While chances, on the main, were few and far between for Germany, making something of any of the chances they did have could’ve completely changed the complexion of the match and caused England to force the issue, leaving them more exposed. Ultimately, they were made to rue their missed chances and crash out of the Euros at the hands of and England side that still wasn’t anywhere near their best on the evening.
Balancing building from the back and playing direct
For large portions of the match, Germany plenty of time on the ball in the back, whether it was Mats Hummels, Antonio Rudiger, or Matthias Ginter in possession. With their three center-back and two wing-back system, England fluctuated when they would get aggressive on the high press deep inside Germany’s territory.
For large periods, especially in the first half, Germany had plenty of freedom to build from the back without too much pressure, and in particular, Toni Kroos and Leon Goretzka often tried to get in between those lines in the half spaces, causing Kalvin Phillips and Declan Rice to shift with them.
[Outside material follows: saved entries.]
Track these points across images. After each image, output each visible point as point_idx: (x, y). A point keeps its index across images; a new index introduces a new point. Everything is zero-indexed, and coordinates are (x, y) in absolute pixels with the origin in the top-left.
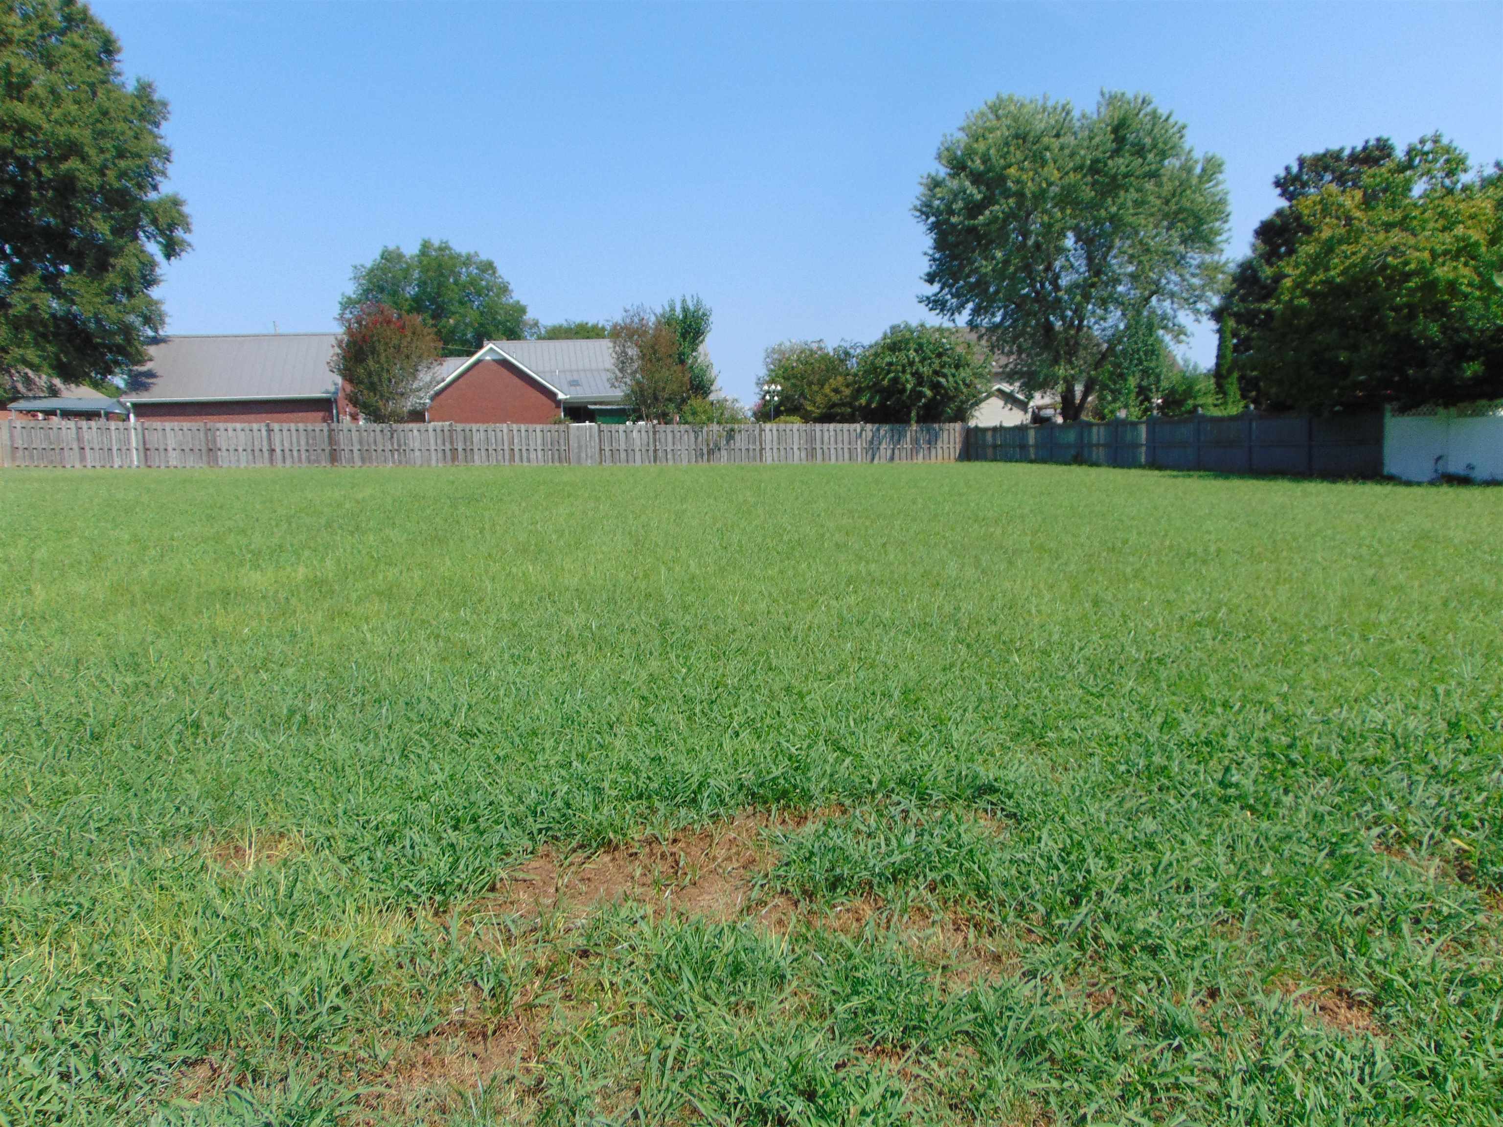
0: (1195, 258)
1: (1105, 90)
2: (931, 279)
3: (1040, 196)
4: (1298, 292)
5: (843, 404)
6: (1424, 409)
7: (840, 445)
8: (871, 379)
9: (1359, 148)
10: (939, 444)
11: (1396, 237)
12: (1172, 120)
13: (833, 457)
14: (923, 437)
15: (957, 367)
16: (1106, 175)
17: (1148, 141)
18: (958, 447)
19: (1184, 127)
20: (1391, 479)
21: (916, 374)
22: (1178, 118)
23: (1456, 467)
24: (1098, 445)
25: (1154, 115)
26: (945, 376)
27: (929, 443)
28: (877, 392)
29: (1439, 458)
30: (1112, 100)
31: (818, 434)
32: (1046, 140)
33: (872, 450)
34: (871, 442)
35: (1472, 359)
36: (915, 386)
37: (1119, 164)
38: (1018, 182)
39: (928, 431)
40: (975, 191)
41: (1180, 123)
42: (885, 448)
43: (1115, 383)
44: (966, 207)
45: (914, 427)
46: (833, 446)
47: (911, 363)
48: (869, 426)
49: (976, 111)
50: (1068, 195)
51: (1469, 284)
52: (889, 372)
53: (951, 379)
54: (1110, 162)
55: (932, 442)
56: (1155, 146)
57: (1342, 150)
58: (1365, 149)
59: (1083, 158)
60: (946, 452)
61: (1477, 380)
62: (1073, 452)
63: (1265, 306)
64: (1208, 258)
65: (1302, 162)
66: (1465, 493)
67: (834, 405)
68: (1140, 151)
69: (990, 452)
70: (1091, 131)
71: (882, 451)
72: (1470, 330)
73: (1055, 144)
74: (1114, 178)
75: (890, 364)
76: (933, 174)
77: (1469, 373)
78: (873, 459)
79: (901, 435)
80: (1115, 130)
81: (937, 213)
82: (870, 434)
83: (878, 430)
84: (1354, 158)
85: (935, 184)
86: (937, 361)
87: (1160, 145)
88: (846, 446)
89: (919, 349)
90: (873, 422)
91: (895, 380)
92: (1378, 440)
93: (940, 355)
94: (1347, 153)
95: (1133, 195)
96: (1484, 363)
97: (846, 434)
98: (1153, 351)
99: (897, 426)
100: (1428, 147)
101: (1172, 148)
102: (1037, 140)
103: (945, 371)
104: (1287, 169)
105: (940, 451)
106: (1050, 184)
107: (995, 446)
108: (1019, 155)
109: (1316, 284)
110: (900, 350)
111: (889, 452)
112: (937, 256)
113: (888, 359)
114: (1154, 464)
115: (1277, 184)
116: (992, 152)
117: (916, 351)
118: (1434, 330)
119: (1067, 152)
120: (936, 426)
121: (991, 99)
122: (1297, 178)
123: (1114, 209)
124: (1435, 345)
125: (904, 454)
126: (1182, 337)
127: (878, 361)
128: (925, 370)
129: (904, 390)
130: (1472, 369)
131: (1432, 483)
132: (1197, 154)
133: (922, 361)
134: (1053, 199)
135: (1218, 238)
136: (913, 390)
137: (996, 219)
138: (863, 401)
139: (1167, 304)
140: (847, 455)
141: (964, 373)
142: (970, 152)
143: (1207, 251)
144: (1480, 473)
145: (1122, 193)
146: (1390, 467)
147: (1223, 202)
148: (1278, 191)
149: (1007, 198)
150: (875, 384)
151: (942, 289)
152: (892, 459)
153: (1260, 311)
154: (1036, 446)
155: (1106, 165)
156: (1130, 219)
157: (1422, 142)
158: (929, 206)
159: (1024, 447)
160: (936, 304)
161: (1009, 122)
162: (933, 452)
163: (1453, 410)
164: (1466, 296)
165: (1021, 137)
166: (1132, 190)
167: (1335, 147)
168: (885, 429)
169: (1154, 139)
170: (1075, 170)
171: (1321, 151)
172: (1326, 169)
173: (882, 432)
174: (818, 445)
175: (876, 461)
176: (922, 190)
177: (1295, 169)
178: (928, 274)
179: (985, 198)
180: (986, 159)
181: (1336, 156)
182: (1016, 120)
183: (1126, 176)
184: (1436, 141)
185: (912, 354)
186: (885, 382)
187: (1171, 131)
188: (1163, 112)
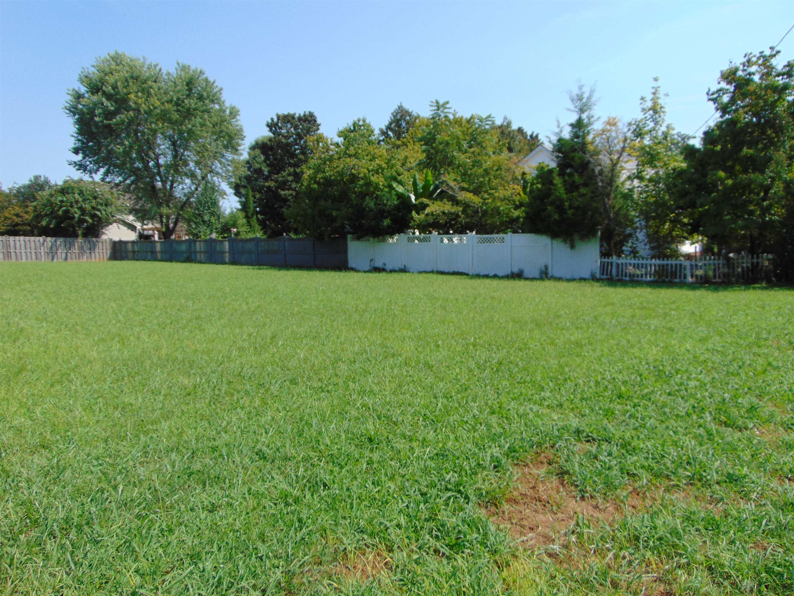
0: (229, 156)
1: (180, 62)
2: (76, 151)
3: (149, 113)
4: (312, 182)
5: (24, 224)
6: (366, 238)
7: (29, 250)
8: (48, 210)
9: (302, 115)
10: (97, 250)
11: (354, 161)
12: (215, 85)
13: (24, 258)
14: (86, 246)
15: (106, 205)
16: (183, 107)
17: (205, 94)
18: (109, 252)
19: (221, 89)
20: (353, 269)
21: (81, 208)
22: (219, 84)
23: (379, 264)
24: (200, 252)
25: (206, 80)
26: (99, 210)
27: (90, 249)
28: (53, 218)
29: (371, 260)
30: (184, 68)
31: (12, 243)
32: (150, 83)
33: (52, 254)
34: (51, 248)
35: (387, 217)
36: (80, 215)
37: (191, 103)
38: (136, 103)
39: (89, 242)
40: (109, 105)
41: (219, 86)
42: (61, 252)
43: (196, 218)
44: (104, 113)
45: (80, 240)
46: (23, 251)
47: (77, 202)
48: (49, 239)
49: (102, 58)
50: (165, 115)
51: (383, 185)
52: (61, 207)
53: (103, 212)
54: (186, 101)
55: (92, 248)
56: (208, 97)
57: (295, 114)
58: (305, 115)
59: (172, 97)
60: (101, 254)
61: (389, 227)
62: (185, 255)
63: (267, 184)
64: (236, 157)
65: (278, 117)
66: (382, 275)
67: (17, 225)
68: (201, 98)
69: (130, 255)
70: (175, 83)
71: (59, 254)
72: (385, 205)
73: (155, 86)
74: (189, 109)
75: (62, 201)
76: (77, 89)
77: (385, 224)
78: (53, 259)
79: (71, 245)
80: (188, 84)
81: (82, 113)
82: (50, 244)
83: (56, 241)
84: (300, 119)
85: (78, 96)
86: (94, 201)
87: (211, 97)
88: (33, 251)
89: (81, 193)
90: (52, 236)
91: (67, 212)
92: (345, 252)
93: (95, 198)
94: (297, 115)
95: (199, 120)
96: (391, 220)
97: (33, 244)
98: (215, 203)
99: (68, 239)
100: (361, 123)
101: (217, 99)
102: (145, 82)
103: (99, 207)
104: (272, 120)
105: (97, 254)
106: (155, 108)
107: (134, 252)
108: (135, 89)
109: (320, 179)
110: (68, 193)
111: (64, 255)
112: (80, 138)
113: (60, 198)
114: (234, 262)
115: (268, 126)
116: (119, 84)
117: (79, 194)
118: (372, 205)
119: (162, 91)
120: (94, 239)
121: (112, 53)
122: (277, 124)
123: (190, 126)
124: (371, 210)
125: (74, 256)
126: (225, 196)
127: (53, 199)
128: (87, 206)
129: (74, 218)
130: (387, 222)
131: (369, 271)
132: (227, 104)
133: (84, 200)
134: (156, 116)
135: (239, 148)
136: (79, 218)
137: (123, 121)
138: (44, 223)
139: (215, 178)
140: (34, 256)
141: (109, 209)
142: (102, 81)
143: (235, 154)
144: (388, 267)
145: (193, 118)
146: (351, 264)
147: (241, 130)
148: (268, 129)
149: (128, 111)
150: (52, 213)
151: (84, 158)
152: (66, 259)
153: (264, 186)
154: (162, 252)
155: (183, 102)
156: (198, 133)
157: (359, 121)
158: (76, 108)
159: (153, 252)
160: (81, 167)
161: (127, 68)
162: (93, 254)
163: (376, 239)
164: (382, 190)
165: (136, 78)
166: (198, 117)
167: (292, 112)
168: (60, 241)
169: (207, 93)
170: (168, 102)
171: (286, 113)
172: (289, 121)
173: (58, 243)
174: (12, 250)
175: (55, 260)
176: (69, 98)
177: (275, 120)
178: (75, 149)
179: (116, 109)
180: (115, 87)
181: (293, 117)
182: (131, 68)
183: (195, 109)
184: (364, 121)
185: (77, 196)
186: (60, 213)
187: (215, 90)
188: (211, 79)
There would also be times where one of England’s three center-backs would have to step forward and close down the check runs, leaving space in behind for the runners; Muller, Havertz, and Werner. This helped generate a lot of progressive passing lanes in the center of the pitch for Germany, but they could’ve done far better to capitalize on the space that was being allowed to them.
Schevchenko can certainly utilize those space if he plays his cards right. Without discrediting Ukraine in any way, they don’t necessarily pose the same attacking threats as England, so Southgate might very well revert back to a back four system, since he was very set on pragmatically setting up to negate Germany’s pacey attackers. Still, Yarmolenko, Yarmechuk, and Malinovskiy can expose those spaces in between the lines and cause loads of problems, especially with their interchangeability.
The beauty of this for Schevchenko is that if England go back to a back-four system, they’ll be one more attacking or midfield player on the pitch with the idea that England will dominate possession and have to work to break down a deep Ukrainian block. They will have to commit numbers forward to help create, which leaves plenty of vulnerable spaces in behind for a pacey Malinovskiy to run into and create problems for England. Schevchenko has the luxury of being able to play both direct, or build from the back through the middle depending on what England’s press looks like.